Censored in Argentina during the Dirty War, she lived in Rome, Italy, from 1977 to 1984. From 1984 until her death in 2014, she resided in Barcelona, Spain. her books were published in Argentina, Spain, Italy, Venezuela, Uruguay, and Sweden. Her work has been awarded in the U.S. and Europe. In addition to her many books, Doumerc also made adaptations of Gargantua and Pantagruel (1986) and the Popol Vuh (1988) for the Spanish publisher, Lumen.

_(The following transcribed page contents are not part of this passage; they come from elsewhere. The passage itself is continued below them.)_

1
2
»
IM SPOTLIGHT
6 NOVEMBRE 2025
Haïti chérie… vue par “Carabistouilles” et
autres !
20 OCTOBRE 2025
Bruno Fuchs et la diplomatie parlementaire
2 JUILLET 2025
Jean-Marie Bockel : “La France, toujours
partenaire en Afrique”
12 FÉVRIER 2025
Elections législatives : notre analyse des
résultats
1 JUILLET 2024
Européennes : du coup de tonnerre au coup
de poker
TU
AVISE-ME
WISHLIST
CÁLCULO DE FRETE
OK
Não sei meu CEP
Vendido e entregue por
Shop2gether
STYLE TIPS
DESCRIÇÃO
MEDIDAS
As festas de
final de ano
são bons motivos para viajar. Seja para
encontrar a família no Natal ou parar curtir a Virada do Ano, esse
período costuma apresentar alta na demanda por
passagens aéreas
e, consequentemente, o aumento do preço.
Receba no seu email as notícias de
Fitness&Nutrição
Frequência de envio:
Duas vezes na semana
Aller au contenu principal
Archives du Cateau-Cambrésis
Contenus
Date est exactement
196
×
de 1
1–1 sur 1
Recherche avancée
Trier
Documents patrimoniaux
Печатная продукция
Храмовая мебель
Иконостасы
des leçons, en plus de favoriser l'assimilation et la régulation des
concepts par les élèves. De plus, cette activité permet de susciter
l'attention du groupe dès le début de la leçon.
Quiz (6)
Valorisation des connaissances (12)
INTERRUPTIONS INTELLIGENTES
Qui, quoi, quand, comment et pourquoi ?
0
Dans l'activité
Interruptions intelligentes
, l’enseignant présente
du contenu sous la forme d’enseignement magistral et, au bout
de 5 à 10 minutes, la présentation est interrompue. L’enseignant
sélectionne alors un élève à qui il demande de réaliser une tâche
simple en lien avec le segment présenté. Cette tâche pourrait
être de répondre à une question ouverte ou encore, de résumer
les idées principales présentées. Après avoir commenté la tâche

She married illustrator Ajax Barnes, who illustrated many of her texts. She had a son, Gabriel.

==Awards and honours==
- Casa de las Américas Prize, 1975, for La línea
- Apel.les Mestres Award, Barcelona, 1986, for Daniel y los reyes
- Premio Lazarillo, Spain, 1987, for Un cuento grande como una casa

==Selected works==

- Cómo se hacen los niños (Buenos Aires, Schapire, 1974). Illustrated by Ayax Barnes
- La línea (Buenos Aires, Granica, 1975). Illustrated by Ayax Barnes.
- Truck sale de paseo (Buenos Aires, 1975). Illustrated by Ayax Barnes
- El pueblo que no quería ser gris (Buenos Aires, Editorial Rompan Fila, 1975). Illustrated by Ayax Barnes. (It was banned by decree 1888 of September 3, 1976.)
- La pipa de Juan (Madrid, Nueva Frontera, 1980)
- Blanca Rosa y Salem-Salim (Madrid, Nueva Frontera, 1980)
- Firulete en el trono (Madrid, Nueva Frontera, 1980)
- Tic Tac, el marciano (Madrid, Nueva Frontera, 1980)
- El búho Caramelo (Madrid, Nueva Frontera, 1980)
- La abeja Jovita (Madrid, Nueva Frontera, 1980)
- Zorrito y el cazador (Madrid, Nueva Frontera, 1980)
- Bruja Maruja contra Ogro Torvo (Madrid, Bruguera, 1981)
- El viaje de Ida/El viaje de Regreso (Estocolmo, Nordan, 1982).
- Aserrín, aserrán (Estocolmo, Nordan, 1984).
- Casos y cosas de gusano y mariposa (Madrid, Espasa-Calpe, 1985).
- Caramelo va de paseo (Madrid, Espasa Calpe, 1985).
- Truck capitán intrépido (Barcelona, Juventud, 1986).
- Truck desaparece (Barcelona, Juventud, 1986).
- Truck en el circo (Barcelona, Juventud, 1986).
- Truck sale de noche (Barcelona, Juventud, 1986).
- De puerta en puerta (Madrid, Espasa Calpe, 1987).
- Tamarindo el pastelero (Barcelona, Juventud, 1987).
- El castillo embrujado (Barcelona, Juventud, 1987).
- Tal para cual (Barcelona, Destino, 1987).
- Daniel y los reyes (Barcelona, Destino, 1987).
- Cuando todo pasa volando (Zaragoza, Edelvives, 1988).
- El pueblo que no quería ser gris (Rompan Filas Ediciones 1975).
- Un cuento grande como una casa (Madrid, Anaya, 1988).
- Eva Perón (Buenos Aires, Lumen, 1989)
- El pájaro Federico (Zaragoza, Edelvives, 1990).
- Una pluma con historia (Zaragoza, Edelvives, 1990).
- ¿Quién llegará primero? (Madrid, SM, 1990).
- Simón el dragón (Madrid, SM, 1990).
- Dos en apuros (Barcelona, Edebé, 1994).
- Vida de gato (Barcelona, Grijalbo-Mondadori, 1995).